Up to now I would just manually check the "run this program as administrator" checkbox and everything would be fine. However now we have decided that we will allow customers to install this software on their own, and it needs to run "out of the box".
I have a deployment project in Visual Studio 2008 that installs everything and writes the necessary start up data in registry. What I need to do now is to set the "Run this program as Administrator" flag. I am guessing this isn't quite as simple as I'd like it to be.
So What is the proper way of doing this? This program is started on startup, and it would be irritating for our customers if UAC would pop up (and possibly dim the screen) every time they restart their computer.
Thank you for your help.
EDIT: Thank you for your replies. I realise that working around UAC would be frowned upon, and I can see that Microsoft does not support "white lists" so it would ask for permission only once. That's fine I can respect that, however I do have some follow up questions:
Can you provide me with a link that will show me how to properly elevate the program to correct elevated state? Is there any literature on what are the options, etc... Basicly I'd love a UAC 101 guide.
Is there a way to elevate the security status when I need the extra privileges (and only then prompt with UAC). Basicly this applications runs in the background, doing mostly nothing for most of the time. Every now and again it will check some files (at this point I will require to be able to write to disk and read the registry (read only is fine at this point), however since it's a temporary folder it wouldn't matter where I'd put it. If there is a location where the application can write without any privileges that would be perfect.)
However at some point I will need to preform all the rest of the tasks (user needs to confirm this action anyway) so if UAC would prompt at this point that would be no problem. Is there a way to elevate it just at this point, and then return it to default permissions?

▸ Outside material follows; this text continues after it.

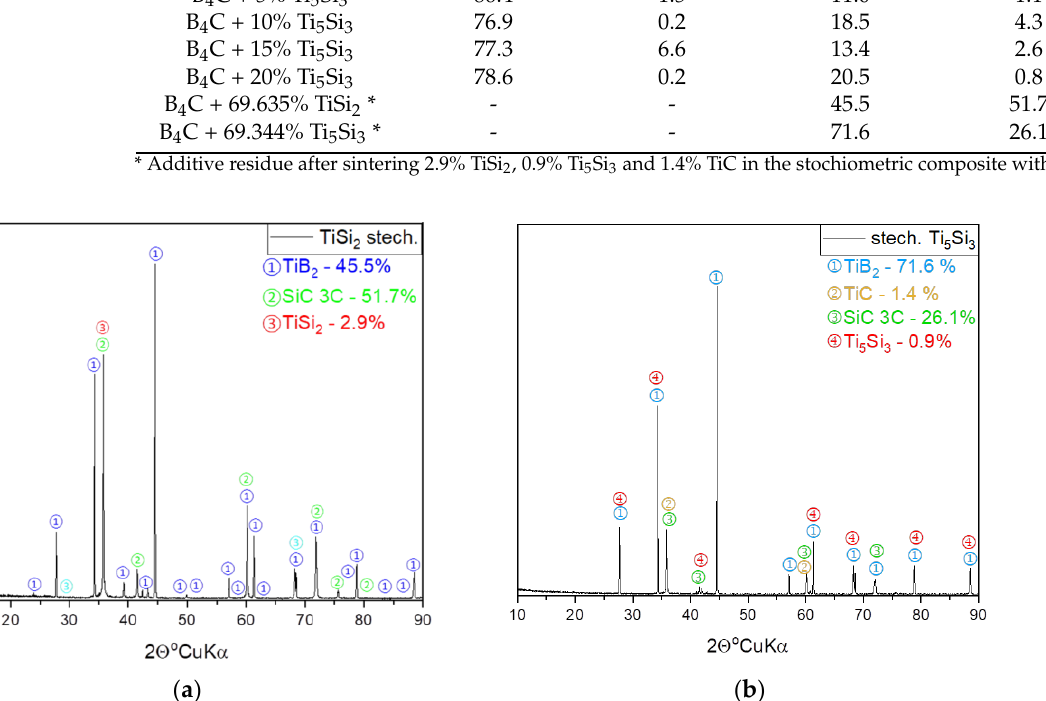
Figure 6. Diffractograms for the composites obtained from the stoichiometric samples in which the addition of the intermetallics was: ( a ) TiSi 2 , ( b ) Ti 5 Si 3.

Will such a solution work with older versions of Windows, including Vista and Xp (and perhaps older?) What would it take to make it work?

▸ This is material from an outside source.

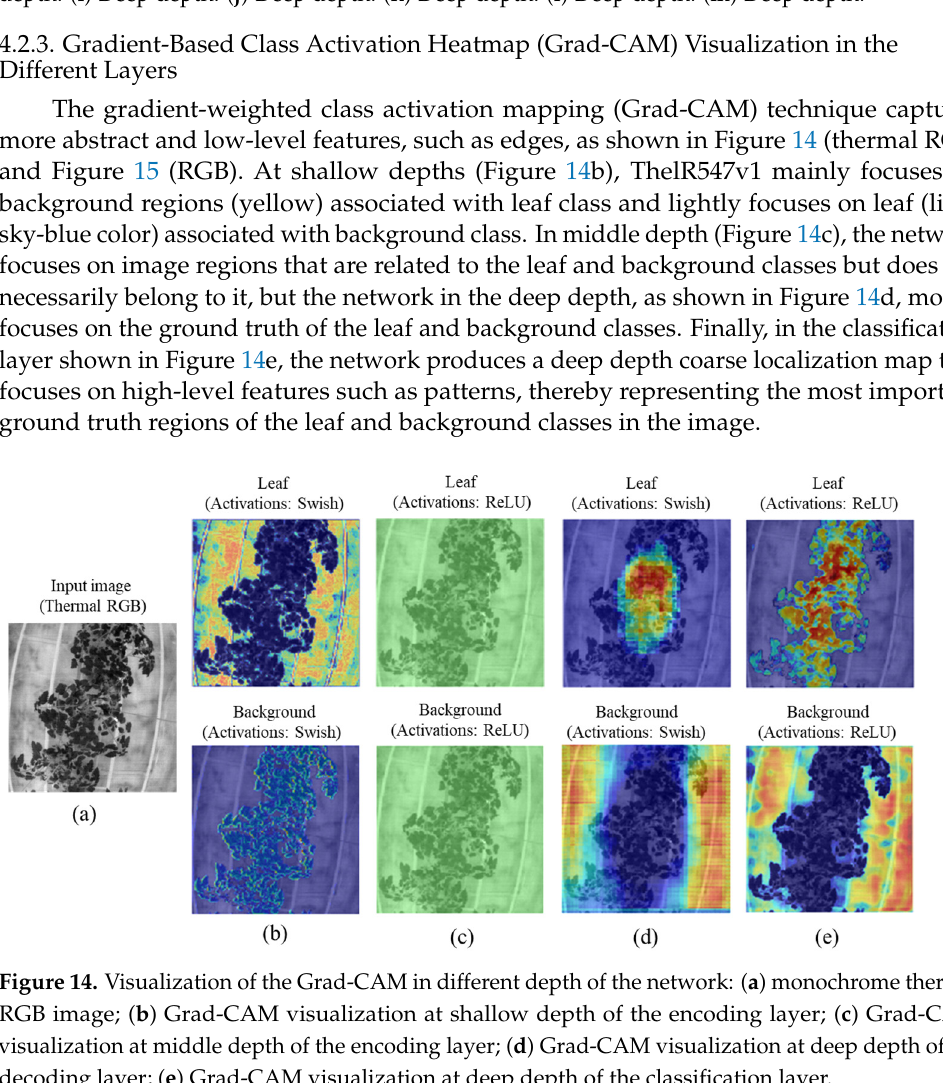
Figure 13. Visualization of the network activated feature maps. ( a ) Shallow depth. ( b ) Middle depth. ( c ) Deep depth. ( d ) Shallow depth. ( e ) Middle depth. ( f ) Middle depth. ( g ) Middle depth. ( h ) Deep depth. ( i ) Deep depth. ( j ) Deep depth. ( k ) Deep depth. ( l ) Deep depth. ( m ) Deep depth.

The proper way is to elevate when the program starts, with the UAC prompt (which you can set via the program's manifest) - attempting to be clever and bypass it is frowned upon.
Think about it - if you could install something which would elevate automatically without the UAC prompt ... what would be the point of UAC?

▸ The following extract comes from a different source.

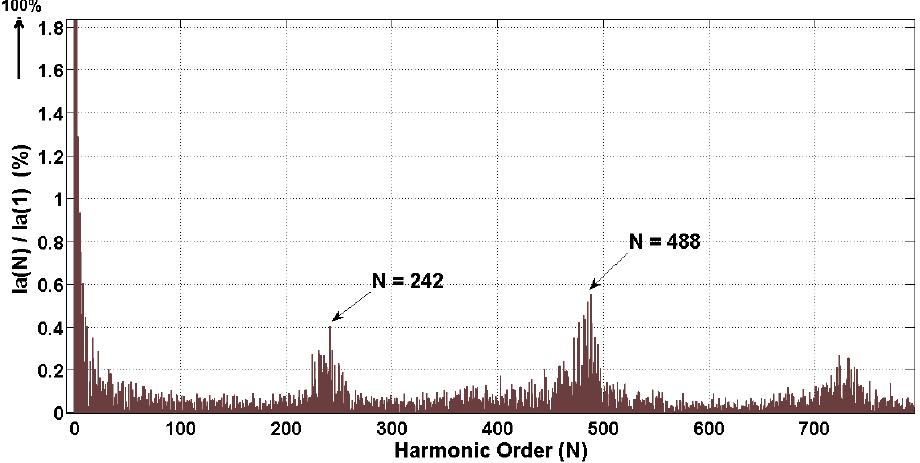
Figure 23. Harmonic content for line current i a .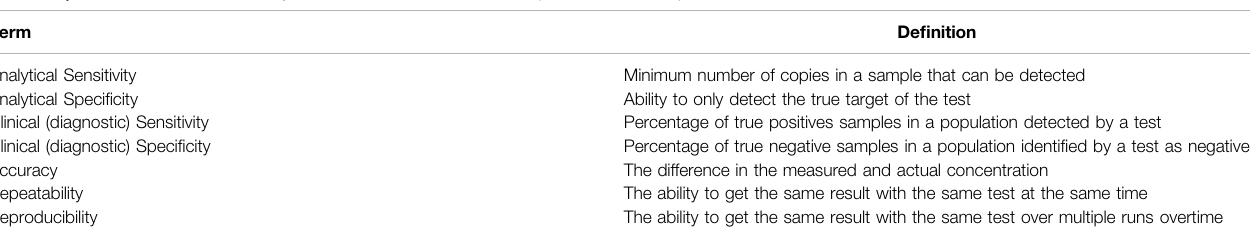
TABLE 1 | De fi nitions used in this study, based on the MIQE Guidelines (Bustin et al., 2009).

To add a UAC manifest to a program you simply add the manifest in a project and edit it. A sample manifest for UAC is here. If you want to elevate at the last possible moment then you need a spawn separate process - you cannot elevate an existing process. So separate that bit out and then start it using
Process.StartInfo.UseShellExecute = true;
Process.StartInfo.Verb = "runas";
You need to rethink how your application works. You're quite correct that it would be annoying to display an elevation prompt on login. So don't do it. On the other hand, you may well have tasks which you need to perform using administrative access.
So you have two choices:
Change your tasks so that they no longer require administrative elevation (e.g., write your files elsewhere).
Break your application into a Windows service component and a user interface component. The service component can run under an elevated account (hopefully the least-elevated account necessary to perform the tasks you need to do). The user interface component can talk to the service (via named pipes or similar) when necessary.
You can split your program into two components:
a user application running without elevation
a Windows service that is responsible for the tasks that require elevation
Since you're using .NET, communication between the components is probably easiest done using WCF.
And as a side note: Programmatically modifying files under C:\Program Files is not considered good practice and might lead to a number of other problems. Windows has dedicated places for storing configuration settings and other program data.